Kasse muss nicht zugelassene Arzneien nur in seltenen Ausnahmefällen zahlen

  • Bundessozialgericht lehnt Klage einer Patientin mit Friedreichscher Ataxie ab.



    Ärzte können nicht alle schwer kranken Menschen zu Lasten der gesetzlichen Krankenkassen mit in Deutschland nicht zugelassenen Arzneimitteln und Therapien behandeln. Dies setze vielmehr eine "Akut-Problematik" und eine "notstandsähnliche Situation" voraus, wie das Kasseler Bundessozialgericht (BSG) in einem jetzt schriftlich veröffentlichten Urteil klarstellt.


    Die heute 25 Jahre alte Klägerin leidet an Friedreichscher Ataxie, einer erblichen Koordinationsstörung, die stoßweise zu unkontrollierten Bewegungen der Arme und Beine sowie zu einer Verdickung der Herzmuskelwand führt. Von ihrer Krankenkasse verlangte sie die Behandlung mit dem in Deutschland nicht zugelassenen Arzneimittel Mnesis mit dem Wirkstoff Idebenone, ein synthetischer Abkömmling von Coenzym Q10, der antioxidativ wirkt und die Mitochondrien stimuliert.


    Dabei stützte sie sich auf eine Entscheidung des Bundesverfassungsgerichts vom Dezember 2005. Dies hatte auf die Beschwerde eines an Duchenn‘scher Muskeldystrophie leidenden Jugendlichen entschieden, dass die Kassen bei lebensbedrohlichen Krankheiten auch nicht anerkannte Alternativmethoden bezahlen müssen, wenn eine begründete, "nicht ganz fern liegende Aussicht" auf Heilung oder zumindest Linderung besteht, eine anerkannte Therapie aber nicht verfügbar ist. Das BSG war dem im April 2006 gefolgt.
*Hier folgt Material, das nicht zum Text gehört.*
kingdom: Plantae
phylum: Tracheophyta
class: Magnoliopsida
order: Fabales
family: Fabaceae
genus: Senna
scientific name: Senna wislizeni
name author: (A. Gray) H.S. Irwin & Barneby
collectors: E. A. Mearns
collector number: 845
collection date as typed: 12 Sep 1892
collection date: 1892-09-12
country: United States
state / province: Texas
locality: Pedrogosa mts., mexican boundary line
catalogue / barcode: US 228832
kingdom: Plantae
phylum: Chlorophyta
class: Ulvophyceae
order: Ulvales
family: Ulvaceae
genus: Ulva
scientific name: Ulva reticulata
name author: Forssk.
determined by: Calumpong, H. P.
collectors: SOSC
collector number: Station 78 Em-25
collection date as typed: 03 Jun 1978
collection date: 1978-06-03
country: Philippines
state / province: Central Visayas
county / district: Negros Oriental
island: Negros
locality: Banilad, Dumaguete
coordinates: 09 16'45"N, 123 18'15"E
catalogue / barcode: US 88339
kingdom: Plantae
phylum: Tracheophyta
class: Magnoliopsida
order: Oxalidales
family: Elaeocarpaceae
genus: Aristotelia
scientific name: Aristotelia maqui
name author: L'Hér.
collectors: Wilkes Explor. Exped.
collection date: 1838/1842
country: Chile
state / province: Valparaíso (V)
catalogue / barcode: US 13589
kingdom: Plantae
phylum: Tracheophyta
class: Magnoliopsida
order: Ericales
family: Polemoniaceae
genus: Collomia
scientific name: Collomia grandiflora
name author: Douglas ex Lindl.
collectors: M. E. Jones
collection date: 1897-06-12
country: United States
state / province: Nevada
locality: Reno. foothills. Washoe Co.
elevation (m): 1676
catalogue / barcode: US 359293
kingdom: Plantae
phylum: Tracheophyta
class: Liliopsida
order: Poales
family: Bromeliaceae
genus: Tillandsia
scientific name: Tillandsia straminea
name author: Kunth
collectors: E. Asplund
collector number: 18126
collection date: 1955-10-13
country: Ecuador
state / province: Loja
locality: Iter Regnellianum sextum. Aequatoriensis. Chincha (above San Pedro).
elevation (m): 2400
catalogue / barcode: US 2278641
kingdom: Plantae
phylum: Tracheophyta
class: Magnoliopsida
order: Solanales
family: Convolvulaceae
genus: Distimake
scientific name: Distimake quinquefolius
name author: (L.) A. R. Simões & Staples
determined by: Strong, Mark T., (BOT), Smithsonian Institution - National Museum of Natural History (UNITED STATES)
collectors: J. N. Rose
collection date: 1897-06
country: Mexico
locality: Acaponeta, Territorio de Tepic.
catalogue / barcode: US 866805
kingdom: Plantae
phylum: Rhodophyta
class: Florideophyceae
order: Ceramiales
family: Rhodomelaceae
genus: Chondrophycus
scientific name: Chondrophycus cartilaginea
    Mit dem neuen Urteil machten die Richter nun aber deutlich, dass die Schwelle hierbei deutlich höher sei, als beim Off-Label-Use. Voraussetzung für den Off-Label-Use sei bereits eine "schwerwiegende" Erkrankung. Bei nicht zugelassenen Arzneien komme es zusätzlich auf den Verlauf der Krankheit und einen "gewissen Zeitdruck" an. Lasse dagegen auch eine schwere Krankheit stabile Symptome ohne Verschlimmerung erwarten, so sei es den Betroffenen zuzumuten, "auf die Chancen des stetig voranschreitenden medizinischen Fortschritts" zu warten. So werde derzeit auch der Wirkstoff Idebenone in Deutschland erforscht. Die Lebenserwartung mit Friedreichscher Ataxie sei deutlich höher als bei Duchenn‘scher Muskeldystrophie.